Exercise data -
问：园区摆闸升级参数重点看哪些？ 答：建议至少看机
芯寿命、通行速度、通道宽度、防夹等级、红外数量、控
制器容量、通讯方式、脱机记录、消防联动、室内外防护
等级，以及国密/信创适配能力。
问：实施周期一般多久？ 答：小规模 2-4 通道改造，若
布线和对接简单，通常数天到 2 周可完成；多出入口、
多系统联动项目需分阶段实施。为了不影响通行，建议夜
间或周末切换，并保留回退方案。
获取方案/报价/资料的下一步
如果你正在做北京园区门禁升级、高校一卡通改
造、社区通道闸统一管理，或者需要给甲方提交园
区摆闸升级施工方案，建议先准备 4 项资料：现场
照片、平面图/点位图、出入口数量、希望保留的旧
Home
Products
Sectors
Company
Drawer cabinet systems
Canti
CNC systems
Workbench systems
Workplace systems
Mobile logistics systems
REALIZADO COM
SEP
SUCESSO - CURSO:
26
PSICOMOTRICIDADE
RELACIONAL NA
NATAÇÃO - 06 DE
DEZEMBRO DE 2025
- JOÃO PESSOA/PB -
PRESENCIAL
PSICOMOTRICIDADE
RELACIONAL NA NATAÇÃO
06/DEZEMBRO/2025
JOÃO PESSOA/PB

Work task - Output the data in full, please, exactly as written.

Result -
问：园区摆闸升级参数重点看哪些？ 答：建议至少看机
芯寿命、通行速度、通道宽度、防夹等级、红外数量、控
制器容量、通讯方式、脱机记录、消防联动、室内外防护
等级，以及国密/信创适配能力。
问：实施周期一般多久？ 答：小规模 2-4 通道改造，若
布线和对接简单，通常数天到 2 周可完成；多出入口、
多系统联动项目需分阶段实施。为了不影响通行，建议夜
间或周末切换，并保留回退方案。
获取方案/报价/资料的下一步
如果你正在做北京园区门禁升级、高校一卡通改
造、社区通道闸统一管理，或者需要给甲方提交园
区摆闸升级施工方案，建议先准备 4 项资料：现场
照片、平面图/点位图、出入口数量、希望保留的旧
Home
Products
Sectors
Company
Drawer cabinet systems
Canti
CNC systems
Workbench systems
Workplace systems
Mobile logistics systems
REALIZADO COM
SEP
SUCESSO - CURSO:
26
PSICOMOTRICIDADE
RELACIONAL NA
NATAÇÃO - 06 DE
DEZEMBRO DE 2025
- JOÃO PESSOA/PB -
PRESENCIAL
PSICOMOTRICIDADE
RELACIONAL NA NATAÇÃO
06/DEZEMBRO/2025
JOÃO PESSOA/PB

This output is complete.